- **Task requirements**
Copy out word for word the part that opens with the line containing "scientific name: Ganoderma applanatum" and closes with the line containing "genus: Helichrysum", both of those lines included.
— start —
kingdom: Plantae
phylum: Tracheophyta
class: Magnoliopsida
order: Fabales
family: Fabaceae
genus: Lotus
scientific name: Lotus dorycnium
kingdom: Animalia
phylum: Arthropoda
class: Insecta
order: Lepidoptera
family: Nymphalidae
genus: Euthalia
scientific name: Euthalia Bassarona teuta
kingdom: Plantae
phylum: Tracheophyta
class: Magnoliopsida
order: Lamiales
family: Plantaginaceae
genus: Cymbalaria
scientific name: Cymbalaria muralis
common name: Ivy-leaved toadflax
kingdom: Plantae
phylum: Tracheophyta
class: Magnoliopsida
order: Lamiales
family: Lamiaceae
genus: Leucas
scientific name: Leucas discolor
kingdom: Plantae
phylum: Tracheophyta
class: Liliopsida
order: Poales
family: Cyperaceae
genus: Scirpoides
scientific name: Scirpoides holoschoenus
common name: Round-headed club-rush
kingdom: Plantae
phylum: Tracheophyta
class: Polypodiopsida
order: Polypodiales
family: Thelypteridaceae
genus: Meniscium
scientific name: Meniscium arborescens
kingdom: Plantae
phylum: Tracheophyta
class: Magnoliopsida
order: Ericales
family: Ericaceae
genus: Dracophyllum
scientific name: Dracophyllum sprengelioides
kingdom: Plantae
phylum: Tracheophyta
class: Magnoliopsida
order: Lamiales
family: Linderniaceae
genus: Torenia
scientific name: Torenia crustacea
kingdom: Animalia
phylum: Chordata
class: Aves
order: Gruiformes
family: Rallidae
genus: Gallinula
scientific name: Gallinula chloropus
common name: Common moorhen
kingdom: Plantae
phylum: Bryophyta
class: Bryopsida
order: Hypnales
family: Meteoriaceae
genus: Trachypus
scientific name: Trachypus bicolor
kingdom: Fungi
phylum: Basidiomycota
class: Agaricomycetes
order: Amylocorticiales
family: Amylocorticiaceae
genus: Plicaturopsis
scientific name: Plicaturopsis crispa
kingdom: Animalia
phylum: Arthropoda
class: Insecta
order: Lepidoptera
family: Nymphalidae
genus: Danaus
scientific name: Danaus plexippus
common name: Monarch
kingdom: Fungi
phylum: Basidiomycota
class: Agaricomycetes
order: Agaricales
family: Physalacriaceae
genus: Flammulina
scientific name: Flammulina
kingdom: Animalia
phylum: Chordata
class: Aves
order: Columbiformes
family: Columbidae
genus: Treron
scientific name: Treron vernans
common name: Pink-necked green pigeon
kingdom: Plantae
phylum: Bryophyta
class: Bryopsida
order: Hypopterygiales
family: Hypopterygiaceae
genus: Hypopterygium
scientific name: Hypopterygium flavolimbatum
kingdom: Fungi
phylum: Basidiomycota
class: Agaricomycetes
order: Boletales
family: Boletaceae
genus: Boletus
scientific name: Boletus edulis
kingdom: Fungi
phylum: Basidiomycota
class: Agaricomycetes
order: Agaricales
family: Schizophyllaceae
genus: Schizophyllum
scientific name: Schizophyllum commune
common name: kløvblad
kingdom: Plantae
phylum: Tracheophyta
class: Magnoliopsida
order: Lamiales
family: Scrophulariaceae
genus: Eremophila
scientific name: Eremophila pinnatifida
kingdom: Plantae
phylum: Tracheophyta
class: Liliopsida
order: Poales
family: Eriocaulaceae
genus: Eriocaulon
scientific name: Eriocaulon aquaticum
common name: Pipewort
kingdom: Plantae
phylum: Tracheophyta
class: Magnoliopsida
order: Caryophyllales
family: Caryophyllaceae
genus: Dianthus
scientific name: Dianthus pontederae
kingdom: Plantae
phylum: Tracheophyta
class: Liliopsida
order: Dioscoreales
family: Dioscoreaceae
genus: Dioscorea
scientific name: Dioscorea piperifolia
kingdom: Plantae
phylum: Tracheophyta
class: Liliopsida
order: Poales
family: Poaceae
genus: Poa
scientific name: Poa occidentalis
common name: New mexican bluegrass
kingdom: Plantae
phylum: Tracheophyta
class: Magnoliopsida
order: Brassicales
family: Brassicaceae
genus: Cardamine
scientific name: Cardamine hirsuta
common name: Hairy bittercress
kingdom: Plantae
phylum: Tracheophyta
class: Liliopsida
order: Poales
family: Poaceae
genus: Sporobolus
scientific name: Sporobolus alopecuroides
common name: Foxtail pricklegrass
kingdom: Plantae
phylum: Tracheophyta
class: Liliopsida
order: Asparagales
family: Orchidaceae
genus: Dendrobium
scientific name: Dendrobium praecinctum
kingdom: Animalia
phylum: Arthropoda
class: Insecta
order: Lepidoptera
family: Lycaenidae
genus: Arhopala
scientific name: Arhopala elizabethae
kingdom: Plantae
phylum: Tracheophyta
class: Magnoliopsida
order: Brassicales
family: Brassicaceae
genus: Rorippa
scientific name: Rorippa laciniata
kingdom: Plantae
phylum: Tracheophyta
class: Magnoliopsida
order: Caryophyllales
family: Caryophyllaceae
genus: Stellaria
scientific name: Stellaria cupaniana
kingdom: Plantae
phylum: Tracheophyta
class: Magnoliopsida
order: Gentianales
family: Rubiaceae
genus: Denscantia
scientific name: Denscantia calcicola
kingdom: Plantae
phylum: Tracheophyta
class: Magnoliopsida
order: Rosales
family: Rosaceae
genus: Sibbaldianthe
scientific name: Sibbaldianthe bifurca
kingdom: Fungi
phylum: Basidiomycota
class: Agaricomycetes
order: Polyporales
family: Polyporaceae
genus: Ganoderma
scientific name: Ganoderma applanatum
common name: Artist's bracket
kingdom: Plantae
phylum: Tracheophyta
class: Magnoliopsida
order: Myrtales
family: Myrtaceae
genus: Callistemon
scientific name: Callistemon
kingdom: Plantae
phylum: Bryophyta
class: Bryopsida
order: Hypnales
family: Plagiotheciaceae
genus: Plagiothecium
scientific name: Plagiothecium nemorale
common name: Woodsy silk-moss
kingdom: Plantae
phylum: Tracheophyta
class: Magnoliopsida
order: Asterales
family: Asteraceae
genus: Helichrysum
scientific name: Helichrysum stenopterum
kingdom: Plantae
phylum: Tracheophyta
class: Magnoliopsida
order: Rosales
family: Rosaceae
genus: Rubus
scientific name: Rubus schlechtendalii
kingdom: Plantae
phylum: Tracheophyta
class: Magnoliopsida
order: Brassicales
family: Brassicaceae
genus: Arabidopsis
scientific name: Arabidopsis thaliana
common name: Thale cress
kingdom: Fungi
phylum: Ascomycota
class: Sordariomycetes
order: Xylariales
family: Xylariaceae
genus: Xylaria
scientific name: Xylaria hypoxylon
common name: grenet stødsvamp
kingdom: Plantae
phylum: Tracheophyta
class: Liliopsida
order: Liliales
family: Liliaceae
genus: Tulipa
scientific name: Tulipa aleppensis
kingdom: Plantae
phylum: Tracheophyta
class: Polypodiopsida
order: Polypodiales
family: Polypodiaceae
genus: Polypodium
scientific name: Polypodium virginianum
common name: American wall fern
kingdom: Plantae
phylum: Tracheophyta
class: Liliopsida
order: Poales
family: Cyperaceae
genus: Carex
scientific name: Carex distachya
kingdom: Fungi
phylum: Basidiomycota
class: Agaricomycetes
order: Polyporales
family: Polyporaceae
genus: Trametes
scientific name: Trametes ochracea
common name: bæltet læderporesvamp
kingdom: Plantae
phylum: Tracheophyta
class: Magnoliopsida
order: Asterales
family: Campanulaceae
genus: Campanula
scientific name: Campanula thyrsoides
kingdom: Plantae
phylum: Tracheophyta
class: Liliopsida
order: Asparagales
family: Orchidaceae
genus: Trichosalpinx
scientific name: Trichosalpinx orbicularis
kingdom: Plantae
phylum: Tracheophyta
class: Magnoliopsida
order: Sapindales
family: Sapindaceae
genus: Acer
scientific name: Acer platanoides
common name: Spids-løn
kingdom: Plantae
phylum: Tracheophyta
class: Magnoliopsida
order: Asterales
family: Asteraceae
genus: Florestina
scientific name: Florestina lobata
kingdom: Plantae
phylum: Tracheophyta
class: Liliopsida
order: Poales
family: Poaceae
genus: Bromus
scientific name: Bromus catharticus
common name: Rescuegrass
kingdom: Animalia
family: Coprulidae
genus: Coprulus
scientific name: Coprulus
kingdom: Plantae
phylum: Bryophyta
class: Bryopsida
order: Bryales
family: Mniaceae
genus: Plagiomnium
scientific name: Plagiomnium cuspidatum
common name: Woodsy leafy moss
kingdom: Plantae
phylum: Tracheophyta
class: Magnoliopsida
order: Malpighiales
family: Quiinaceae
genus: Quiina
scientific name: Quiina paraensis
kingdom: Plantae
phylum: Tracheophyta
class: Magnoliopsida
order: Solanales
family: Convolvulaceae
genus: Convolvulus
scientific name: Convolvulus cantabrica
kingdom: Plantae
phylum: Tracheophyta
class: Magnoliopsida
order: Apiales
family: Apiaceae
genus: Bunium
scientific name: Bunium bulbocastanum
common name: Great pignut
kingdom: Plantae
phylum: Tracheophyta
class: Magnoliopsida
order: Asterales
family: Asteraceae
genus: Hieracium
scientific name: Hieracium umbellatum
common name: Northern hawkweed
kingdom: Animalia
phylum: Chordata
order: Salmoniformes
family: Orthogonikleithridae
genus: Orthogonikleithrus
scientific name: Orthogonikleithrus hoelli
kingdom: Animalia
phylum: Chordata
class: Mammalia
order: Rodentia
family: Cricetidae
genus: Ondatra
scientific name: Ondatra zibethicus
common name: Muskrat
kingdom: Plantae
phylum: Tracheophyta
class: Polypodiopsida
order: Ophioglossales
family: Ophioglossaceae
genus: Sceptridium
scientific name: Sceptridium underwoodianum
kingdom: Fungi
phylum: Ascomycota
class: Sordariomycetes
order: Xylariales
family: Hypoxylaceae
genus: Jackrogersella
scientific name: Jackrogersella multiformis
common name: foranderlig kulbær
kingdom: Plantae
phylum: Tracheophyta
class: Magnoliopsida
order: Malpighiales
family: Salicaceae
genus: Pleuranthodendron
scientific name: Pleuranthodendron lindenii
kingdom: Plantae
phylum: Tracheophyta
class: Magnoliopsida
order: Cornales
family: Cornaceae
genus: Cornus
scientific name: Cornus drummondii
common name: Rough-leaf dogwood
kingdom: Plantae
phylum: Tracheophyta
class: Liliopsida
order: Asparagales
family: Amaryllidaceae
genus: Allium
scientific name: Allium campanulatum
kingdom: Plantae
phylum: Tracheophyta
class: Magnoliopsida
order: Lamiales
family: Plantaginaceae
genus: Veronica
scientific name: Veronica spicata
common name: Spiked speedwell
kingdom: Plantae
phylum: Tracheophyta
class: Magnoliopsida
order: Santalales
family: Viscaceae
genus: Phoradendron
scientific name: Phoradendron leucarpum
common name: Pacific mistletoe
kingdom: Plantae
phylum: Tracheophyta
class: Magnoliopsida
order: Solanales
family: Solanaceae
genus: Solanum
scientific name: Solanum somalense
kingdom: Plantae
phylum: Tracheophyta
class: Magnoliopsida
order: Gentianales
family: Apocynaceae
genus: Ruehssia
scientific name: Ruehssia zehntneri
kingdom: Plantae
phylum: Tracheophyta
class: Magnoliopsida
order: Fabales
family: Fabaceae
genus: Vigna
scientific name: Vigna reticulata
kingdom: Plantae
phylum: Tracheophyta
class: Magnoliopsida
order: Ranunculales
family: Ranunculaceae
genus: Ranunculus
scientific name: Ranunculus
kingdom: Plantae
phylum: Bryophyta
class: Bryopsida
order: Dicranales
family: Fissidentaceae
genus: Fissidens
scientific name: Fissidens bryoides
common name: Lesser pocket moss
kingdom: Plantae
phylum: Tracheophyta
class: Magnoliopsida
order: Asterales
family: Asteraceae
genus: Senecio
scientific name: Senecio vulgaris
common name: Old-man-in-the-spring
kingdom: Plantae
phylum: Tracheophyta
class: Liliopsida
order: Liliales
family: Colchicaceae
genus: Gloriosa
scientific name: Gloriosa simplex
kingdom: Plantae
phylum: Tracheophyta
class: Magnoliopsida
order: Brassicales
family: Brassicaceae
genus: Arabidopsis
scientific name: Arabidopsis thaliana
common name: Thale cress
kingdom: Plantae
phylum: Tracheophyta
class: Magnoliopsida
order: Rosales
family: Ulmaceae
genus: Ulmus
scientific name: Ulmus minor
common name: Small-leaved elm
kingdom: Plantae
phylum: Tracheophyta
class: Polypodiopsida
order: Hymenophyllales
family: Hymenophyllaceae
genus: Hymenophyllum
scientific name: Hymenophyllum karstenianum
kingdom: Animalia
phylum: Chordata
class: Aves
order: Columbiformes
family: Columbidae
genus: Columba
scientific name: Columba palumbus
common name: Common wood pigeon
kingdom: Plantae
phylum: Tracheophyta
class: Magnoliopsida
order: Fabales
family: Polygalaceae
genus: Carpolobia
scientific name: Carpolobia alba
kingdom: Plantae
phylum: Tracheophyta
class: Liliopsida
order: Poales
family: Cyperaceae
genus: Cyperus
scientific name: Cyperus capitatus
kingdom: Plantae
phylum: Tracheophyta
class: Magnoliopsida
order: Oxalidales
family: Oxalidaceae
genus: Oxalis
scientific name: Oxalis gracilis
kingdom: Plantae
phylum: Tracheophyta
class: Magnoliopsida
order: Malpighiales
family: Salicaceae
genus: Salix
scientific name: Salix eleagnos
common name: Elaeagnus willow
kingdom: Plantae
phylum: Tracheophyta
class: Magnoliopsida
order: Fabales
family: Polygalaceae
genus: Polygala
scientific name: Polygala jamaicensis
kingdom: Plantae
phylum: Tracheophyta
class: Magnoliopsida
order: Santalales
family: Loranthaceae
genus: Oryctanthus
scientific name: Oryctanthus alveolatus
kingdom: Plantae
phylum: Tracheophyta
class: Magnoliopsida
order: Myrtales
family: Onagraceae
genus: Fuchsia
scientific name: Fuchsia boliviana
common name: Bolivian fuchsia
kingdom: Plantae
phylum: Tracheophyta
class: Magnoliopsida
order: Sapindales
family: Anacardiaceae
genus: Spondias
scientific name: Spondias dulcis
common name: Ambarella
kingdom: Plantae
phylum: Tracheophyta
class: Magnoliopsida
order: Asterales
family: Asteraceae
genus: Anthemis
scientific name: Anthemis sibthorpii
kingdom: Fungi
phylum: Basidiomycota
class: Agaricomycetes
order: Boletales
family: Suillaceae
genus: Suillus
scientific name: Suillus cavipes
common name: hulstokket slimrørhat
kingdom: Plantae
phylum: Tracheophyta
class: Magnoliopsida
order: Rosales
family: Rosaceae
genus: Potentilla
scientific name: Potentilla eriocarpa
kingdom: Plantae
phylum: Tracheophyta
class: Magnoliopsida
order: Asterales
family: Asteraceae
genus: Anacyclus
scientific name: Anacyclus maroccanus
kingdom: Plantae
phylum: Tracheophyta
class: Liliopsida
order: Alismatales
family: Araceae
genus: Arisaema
— end —
- **Written solution**
scientific name: Ganoderma applanatum
common name: Artist's bracket
kingdom: Plantae
phylum: Tracheophyta
class: Magnoliopsida
order: Myrtales
family: Myrtaceae
genus: Callistemon
scientific name: Callistemon
kingdom: Plantae
phylum: Bryophyta
class: Bryopsida
order: Hypnales
family: Plagiotheciaceae
genus: Plagiothecium
scientific name: Plagiothecium nemorale
common name: Woodsy silk-moss
kingdom: Plantae
phylum: Tracheophyta
class: Magnoliopsida
order: Asterales
family: Asteraceae
genus: Helichrysum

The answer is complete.